StockBuyerX is a full pipeline for training and evaluating reinforcement learning agents on daily equity data. We built a custom OpenAI Gym environment that models portfolio actions, cash, positions, and mark-to-market P\&L, then trained a PPO policy per asset. The project tracks profit, Sharpe ratio, maximum drawdown, and an interpretable holding ratio so I can compare behavior across assets and splits.

Symbols: AAPL, MSFT, GOOGL, AMZN, SPLG
Period: 2018-01-01 to 2022-12-31
Stack: Python, Gym, Stable-Baselines3 (PPO, A2C, DDPG), PyTorch, yfinance, NumPy, Matplotlib

Academic simulation on historical data. For research only, not financial advice.

System Design

Data: Download daily OHLCV via yfinance, forward/backward fill, and split into train 70%, validation 15%, test 15%.
Environment: StockTradingEnv exposes a continuous action space with Buy, Sell, Hold magnitudes and returns a compact observation that combines a 5-day OHLCV window with portfolio state (cash, net worth, shares held, cost basis, realized sales).
Reward and Diagnostics: Reward is time-weighted to encourage sustained survivability while logging profit, Sharpe, and max drawdown at every step. A derived holding ratio provides a human-readable signal of the agent’s allocation behavior.
Training and Evaluation: Train PPO per asset in DummyVecEnv, then replay the policy on validation and test splits. I also ran A2C and DDPG sanity checks on standard control tasks to benchmark code paths.
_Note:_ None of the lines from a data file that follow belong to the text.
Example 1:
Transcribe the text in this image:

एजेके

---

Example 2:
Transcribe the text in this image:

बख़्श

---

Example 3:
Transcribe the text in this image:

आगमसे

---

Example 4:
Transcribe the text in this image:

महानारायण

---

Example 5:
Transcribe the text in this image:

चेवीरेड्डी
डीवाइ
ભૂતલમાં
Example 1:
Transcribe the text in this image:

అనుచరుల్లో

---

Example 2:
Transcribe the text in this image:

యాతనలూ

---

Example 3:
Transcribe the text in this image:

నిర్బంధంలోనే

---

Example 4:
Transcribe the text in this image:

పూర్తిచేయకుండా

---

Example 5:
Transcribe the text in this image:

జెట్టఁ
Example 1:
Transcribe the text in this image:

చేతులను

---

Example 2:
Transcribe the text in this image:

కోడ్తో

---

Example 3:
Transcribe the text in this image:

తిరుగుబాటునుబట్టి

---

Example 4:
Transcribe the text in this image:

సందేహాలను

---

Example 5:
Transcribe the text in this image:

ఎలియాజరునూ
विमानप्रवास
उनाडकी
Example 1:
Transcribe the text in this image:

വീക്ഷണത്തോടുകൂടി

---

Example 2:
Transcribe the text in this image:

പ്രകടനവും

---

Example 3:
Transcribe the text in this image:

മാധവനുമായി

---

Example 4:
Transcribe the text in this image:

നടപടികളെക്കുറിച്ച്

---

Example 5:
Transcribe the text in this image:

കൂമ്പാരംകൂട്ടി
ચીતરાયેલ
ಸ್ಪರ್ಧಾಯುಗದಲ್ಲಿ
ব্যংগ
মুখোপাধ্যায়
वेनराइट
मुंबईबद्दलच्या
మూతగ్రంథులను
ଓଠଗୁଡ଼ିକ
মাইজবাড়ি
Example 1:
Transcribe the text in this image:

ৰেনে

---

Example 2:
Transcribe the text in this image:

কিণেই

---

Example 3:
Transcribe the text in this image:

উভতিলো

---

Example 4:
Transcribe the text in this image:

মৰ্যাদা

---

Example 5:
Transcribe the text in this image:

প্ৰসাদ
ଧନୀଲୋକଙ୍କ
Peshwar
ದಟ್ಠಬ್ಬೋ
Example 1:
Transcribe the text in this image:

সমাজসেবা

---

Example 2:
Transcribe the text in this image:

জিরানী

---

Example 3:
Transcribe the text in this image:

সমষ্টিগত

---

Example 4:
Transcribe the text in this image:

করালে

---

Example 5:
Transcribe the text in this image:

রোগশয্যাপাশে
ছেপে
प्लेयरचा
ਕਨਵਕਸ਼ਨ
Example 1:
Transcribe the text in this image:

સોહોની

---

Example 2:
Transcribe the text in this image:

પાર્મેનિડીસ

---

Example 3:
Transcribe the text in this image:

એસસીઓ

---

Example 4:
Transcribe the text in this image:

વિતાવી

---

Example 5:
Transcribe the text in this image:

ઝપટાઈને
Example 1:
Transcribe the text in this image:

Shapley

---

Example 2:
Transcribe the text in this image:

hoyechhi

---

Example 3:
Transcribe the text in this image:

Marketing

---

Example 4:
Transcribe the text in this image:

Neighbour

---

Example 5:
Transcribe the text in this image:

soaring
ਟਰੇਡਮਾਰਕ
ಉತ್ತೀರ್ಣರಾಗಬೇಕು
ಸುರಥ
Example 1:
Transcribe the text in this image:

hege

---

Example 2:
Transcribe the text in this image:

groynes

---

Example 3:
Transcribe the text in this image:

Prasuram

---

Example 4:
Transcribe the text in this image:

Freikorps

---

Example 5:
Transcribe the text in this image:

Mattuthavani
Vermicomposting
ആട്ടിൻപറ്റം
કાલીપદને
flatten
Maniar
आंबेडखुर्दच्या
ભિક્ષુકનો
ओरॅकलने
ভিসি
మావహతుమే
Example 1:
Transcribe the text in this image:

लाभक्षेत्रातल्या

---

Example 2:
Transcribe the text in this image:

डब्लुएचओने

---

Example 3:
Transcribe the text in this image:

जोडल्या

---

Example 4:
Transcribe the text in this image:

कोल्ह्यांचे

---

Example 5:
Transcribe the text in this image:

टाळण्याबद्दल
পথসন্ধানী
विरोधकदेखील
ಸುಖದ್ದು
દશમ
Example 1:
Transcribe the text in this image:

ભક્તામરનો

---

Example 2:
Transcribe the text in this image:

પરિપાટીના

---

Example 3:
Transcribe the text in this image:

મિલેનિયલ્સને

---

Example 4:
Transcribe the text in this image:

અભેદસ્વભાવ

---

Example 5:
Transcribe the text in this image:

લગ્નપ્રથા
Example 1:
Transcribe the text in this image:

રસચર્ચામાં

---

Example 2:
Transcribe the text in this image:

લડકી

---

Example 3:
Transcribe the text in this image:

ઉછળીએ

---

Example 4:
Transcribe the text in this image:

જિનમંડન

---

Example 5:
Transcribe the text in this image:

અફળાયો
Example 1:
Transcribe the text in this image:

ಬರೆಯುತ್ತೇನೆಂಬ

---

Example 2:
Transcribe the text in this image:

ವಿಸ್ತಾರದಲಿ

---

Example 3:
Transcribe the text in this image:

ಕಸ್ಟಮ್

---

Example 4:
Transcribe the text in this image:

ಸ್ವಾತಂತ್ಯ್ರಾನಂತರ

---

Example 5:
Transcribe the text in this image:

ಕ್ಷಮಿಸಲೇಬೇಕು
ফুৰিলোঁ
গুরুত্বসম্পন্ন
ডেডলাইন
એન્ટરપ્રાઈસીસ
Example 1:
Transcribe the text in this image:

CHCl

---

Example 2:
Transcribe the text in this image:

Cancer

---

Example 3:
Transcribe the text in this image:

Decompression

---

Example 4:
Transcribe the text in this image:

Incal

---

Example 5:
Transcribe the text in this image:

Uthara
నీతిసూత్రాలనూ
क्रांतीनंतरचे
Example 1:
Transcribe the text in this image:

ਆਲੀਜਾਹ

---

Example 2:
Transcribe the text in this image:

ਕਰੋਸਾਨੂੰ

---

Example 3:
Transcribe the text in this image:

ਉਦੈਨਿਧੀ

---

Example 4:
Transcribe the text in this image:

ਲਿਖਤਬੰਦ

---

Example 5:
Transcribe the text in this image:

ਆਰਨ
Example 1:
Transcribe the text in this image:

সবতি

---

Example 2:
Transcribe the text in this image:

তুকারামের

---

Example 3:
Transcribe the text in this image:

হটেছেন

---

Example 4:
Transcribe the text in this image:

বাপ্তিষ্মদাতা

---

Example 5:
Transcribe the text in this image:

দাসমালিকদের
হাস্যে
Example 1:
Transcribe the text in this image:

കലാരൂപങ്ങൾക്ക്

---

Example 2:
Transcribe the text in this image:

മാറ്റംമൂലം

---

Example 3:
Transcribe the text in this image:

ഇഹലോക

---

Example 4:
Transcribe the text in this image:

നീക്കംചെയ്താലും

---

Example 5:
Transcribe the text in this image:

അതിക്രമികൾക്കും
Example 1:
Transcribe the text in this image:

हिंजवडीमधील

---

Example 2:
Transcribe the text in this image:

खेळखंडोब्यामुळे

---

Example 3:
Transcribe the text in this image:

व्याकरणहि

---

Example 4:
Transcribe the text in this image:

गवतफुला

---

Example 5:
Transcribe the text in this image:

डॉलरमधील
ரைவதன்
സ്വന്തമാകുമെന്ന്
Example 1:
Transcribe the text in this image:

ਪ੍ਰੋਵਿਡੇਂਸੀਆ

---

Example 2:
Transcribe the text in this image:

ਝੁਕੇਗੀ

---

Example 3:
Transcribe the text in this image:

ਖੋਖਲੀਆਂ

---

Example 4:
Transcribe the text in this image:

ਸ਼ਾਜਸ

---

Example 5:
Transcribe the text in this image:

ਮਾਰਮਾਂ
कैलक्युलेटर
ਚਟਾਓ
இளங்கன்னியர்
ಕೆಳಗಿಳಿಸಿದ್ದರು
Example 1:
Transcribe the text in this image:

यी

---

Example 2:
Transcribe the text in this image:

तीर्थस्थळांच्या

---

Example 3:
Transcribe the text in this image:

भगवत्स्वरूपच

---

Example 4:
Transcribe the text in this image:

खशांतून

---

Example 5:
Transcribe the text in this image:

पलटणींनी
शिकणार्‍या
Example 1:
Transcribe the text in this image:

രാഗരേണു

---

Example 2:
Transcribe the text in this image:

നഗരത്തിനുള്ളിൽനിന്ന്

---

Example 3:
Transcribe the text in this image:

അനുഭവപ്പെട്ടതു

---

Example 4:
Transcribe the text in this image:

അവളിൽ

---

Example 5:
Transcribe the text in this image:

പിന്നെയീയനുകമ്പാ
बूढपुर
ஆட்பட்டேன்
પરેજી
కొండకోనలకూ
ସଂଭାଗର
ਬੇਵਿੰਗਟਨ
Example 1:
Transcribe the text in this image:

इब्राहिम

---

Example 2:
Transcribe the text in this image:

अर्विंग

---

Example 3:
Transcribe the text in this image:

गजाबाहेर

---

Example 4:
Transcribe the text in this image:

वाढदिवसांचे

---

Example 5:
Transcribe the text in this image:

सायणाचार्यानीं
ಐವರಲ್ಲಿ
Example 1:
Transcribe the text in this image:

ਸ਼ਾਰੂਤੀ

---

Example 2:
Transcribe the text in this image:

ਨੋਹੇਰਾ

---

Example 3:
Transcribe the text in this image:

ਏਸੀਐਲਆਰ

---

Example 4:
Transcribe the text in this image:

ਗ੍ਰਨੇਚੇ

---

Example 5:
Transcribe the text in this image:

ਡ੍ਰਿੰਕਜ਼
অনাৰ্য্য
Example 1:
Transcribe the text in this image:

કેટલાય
Key Implementation Details

Custom Gym Environment

Observation: a 6×6 tensor composed of five rows of scaled OHLCV for the last five bars plus one row of portfolio state features.
Action space: Box(low=[0,0], high=[3,1]). The first value selects Buy, Sell, or Hold; the second is the fraction to apply.
Execution model: the environment samples a price within the time step’s range and updates balance, shares_held, cost_basis, and net_worth.
Metrics:
- Profit: running net worth relative to initial capital.
- Sharpe ratio: computed from incremental P\&L with a fixed reference rate for comparison.
- Max drawdown: peak-to-trough on cumulative profit.
- Holding ratio: share of cumulative trades that remain invested, visualized over time.

Training Loop

One PPO (MlpPolicy) model per asset with configurable timesteps.
During training I log per-step metrics and then generate plots for:
- Profit curves by asset
- Holding ratio by asset and the implied cash ratio
- Sharpe ratios vs a reference line
I repeat the same plots for validation and test to check generalization.

Baseline Agents

To ensure my RL plumbing behaved as expected, I trained A2C and DDPG on CartPole-v1 and Pendulum-v1 respectively and compared average episodic rewards against PPO. This kept model/eval code paths honest before running longer equity experiments.

What Worked Well

Asset-wise isolation made debugging easier. By training a separate PPO per ticker, I could attribute behavior to the policy and the series without cross-asset confounding.
Interpretable diagnostics helped explain decisions. Profit, Sharpe, drawdown, and the holding ratio together paint a clear picture of stability vs aggression.
Vectorized env wrapper (DummyVecEnv) removed friction when moving between training, validation, and testing.

Findings

Policies tended to stabilize around consistent holding patterns for high-liquidity names like AAPL and MSFT.
The holding ratio vs cash plot made it obvious when the agent preferred staying risk-off.
Sharpe and drawdown moved in the expected directions when rewards favored survivability over short bursts of profit.

I did not optimize for absolute return because the reward emphasized stability and learning dynamics rather than alpha generation.

Limitations and Next Steps

Limitations

No transaction costs or slippage.
Actions are learned per asset instead of a joint portfolio vector, so cross-asset allocation is implicit rather than optimized globally.
Price execution is simulated within the bar, which is convenient but idealized.

Next steps

Move to a multi-asset joint environment with a simplex-constrained allocation vector.
Add fees, slippage, and position limits.
Replace the time-weighted reward with a risk-adjusted return objective that combines profit, drawdown, and volatility more rigorously.
Use walk-forward evaluation and EvalCallback from SB3 for more principled early stopping.
Engineer features such as rolling returns, ATR, and cross-sectional signals to improve state representation.

How to Reproduce

Install: pip install stable-baselines3 gym yfinance pandas numpy matplotlib torch
Set ASSETS, START_DATE, END_DATE, and run_times.
Run the notebook or script to download data, train PPO per asset, and render plots for train, validation, and test.